■ **Exercise description**:
Rewrite the lines from "on a t‑shirt, a tattoo, a protest sign. But" down to "and where people keep tripping over", replacing "trio" with "triad" and changing nothing else.

■ **Collected data entries**:
● ● ● ● ● ● ●
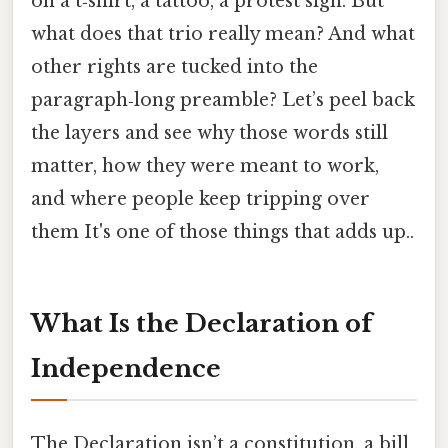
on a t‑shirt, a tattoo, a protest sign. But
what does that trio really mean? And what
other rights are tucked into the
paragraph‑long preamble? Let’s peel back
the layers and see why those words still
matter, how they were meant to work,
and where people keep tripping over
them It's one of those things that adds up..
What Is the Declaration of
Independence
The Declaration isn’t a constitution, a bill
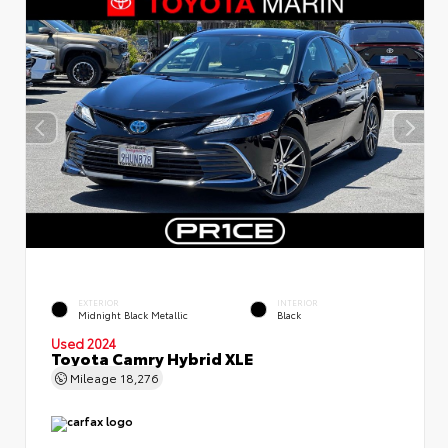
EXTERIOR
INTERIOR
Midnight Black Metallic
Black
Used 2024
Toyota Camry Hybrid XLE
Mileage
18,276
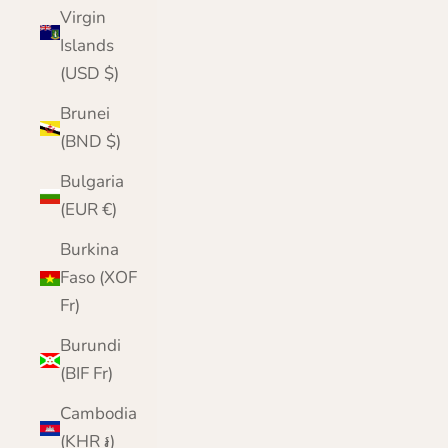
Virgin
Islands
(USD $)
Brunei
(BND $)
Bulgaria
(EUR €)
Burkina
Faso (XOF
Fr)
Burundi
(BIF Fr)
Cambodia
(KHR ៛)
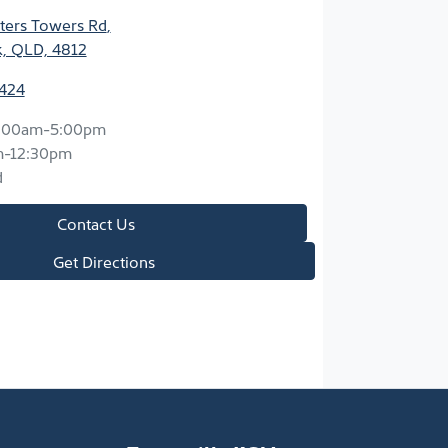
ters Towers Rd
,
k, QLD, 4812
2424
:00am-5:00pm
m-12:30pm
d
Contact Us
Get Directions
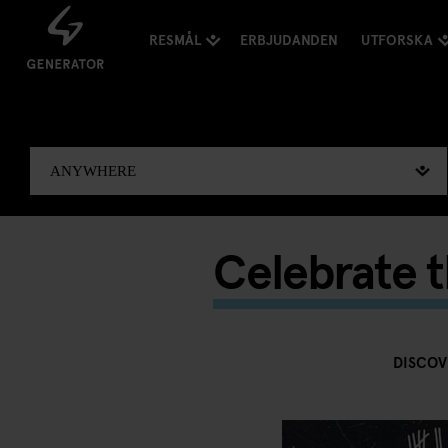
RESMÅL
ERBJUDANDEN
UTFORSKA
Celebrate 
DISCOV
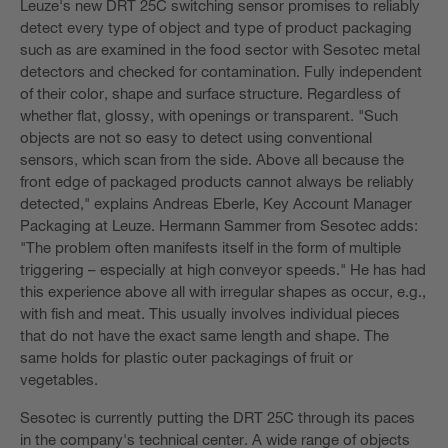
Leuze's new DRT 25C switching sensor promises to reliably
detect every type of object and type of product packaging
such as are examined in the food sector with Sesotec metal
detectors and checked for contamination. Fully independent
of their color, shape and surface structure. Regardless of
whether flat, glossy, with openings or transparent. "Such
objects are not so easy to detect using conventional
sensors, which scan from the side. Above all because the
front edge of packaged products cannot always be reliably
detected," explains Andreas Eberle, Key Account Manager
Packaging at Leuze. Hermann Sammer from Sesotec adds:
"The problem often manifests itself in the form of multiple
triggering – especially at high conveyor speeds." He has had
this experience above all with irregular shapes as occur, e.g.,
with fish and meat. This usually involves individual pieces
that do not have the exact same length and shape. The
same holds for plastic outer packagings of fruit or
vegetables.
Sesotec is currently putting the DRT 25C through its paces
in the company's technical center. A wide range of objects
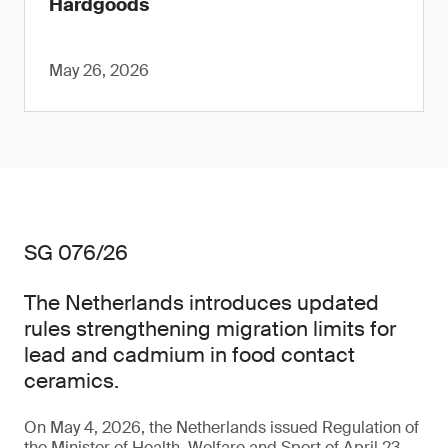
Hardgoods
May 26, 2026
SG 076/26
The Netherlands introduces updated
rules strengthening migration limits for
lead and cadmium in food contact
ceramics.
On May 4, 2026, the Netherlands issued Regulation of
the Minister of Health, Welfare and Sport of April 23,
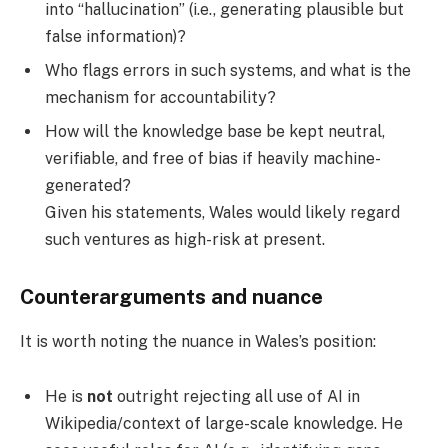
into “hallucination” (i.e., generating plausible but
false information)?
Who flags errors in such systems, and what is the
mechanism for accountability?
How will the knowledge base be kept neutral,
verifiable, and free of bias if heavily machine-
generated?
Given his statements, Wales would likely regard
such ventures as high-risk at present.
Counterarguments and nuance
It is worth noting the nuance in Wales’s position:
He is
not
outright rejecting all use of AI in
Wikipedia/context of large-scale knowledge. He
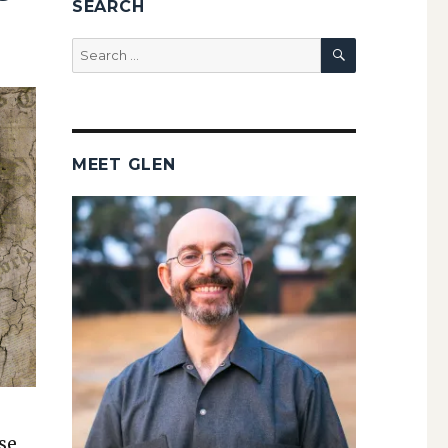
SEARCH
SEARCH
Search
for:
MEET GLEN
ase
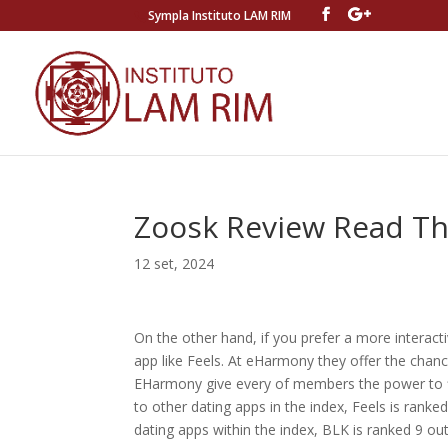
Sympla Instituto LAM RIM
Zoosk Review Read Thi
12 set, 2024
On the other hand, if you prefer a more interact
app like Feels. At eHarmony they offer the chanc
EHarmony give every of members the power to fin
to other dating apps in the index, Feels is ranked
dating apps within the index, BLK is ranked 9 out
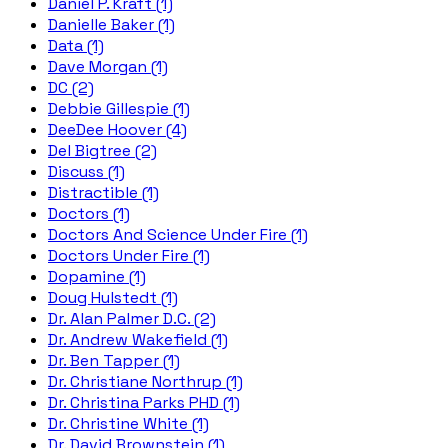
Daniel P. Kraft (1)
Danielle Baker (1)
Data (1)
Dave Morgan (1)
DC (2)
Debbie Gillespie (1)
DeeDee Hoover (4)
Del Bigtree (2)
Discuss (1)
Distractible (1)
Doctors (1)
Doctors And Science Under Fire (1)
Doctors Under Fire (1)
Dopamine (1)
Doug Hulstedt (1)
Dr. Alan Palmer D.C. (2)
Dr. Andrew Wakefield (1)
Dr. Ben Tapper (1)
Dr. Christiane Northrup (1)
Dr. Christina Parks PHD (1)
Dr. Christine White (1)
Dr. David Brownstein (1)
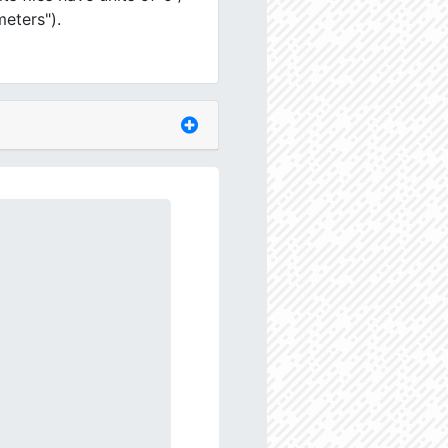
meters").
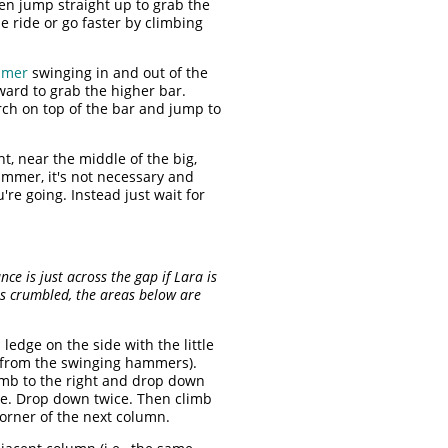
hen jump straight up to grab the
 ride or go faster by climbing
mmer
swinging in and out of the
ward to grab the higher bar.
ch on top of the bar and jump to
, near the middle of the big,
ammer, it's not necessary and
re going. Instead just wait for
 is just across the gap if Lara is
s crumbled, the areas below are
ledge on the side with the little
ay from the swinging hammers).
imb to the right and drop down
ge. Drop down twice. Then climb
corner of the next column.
● ● ● ● ● ● ●
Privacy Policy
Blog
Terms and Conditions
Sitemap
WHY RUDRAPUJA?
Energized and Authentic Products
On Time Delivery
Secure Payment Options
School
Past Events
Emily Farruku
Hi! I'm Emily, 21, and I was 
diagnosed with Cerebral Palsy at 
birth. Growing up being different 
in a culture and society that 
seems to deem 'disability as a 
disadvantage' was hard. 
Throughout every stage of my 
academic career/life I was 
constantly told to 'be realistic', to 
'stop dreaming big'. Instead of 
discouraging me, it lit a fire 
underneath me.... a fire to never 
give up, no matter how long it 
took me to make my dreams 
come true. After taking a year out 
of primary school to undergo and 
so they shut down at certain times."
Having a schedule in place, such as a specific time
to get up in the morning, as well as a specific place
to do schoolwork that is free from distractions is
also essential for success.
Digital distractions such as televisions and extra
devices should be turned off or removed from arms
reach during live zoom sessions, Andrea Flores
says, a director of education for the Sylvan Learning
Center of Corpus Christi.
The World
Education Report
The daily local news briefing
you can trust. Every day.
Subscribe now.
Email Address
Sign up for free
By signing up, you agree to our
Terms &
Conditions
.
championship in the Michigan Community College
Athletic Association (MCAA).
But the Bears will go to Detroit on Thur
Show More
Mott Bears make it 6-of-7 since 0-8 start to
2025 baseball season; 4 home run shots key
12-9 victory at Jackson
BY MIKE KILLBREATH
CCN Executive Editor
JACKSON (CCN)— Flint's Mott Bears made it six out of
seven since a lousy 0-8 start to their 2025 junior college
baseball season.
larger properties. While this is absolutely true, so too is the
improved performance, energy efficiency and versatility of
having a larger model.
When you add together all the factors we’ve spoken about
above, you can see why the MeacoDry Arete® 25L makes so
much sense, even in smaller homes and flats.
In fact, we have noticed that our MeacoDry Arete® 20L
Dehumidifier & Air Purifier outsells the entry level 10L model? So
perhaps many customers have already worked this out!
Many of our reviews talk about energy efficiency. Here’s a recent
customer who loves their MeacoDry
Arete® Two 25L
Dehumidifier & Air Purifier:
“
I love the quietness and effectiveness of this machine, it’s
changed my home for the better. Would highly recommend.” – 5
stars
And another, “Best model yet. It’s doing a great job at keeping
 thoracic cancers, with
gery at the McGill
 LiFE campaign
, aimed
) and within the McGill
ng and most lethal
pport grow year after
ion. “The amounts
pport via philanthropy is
● ● ● ● ● ● ●
■ **Result for this exercise**:
on a t‑shirt, a tattoo, a protest sign. But
what does that triad really mean? And what
other rights are tucked into the
paragraph‑long preamble? Let’s peel back
the layers and see why those words still
matter, how they were meant to work,
and where people keep tripping over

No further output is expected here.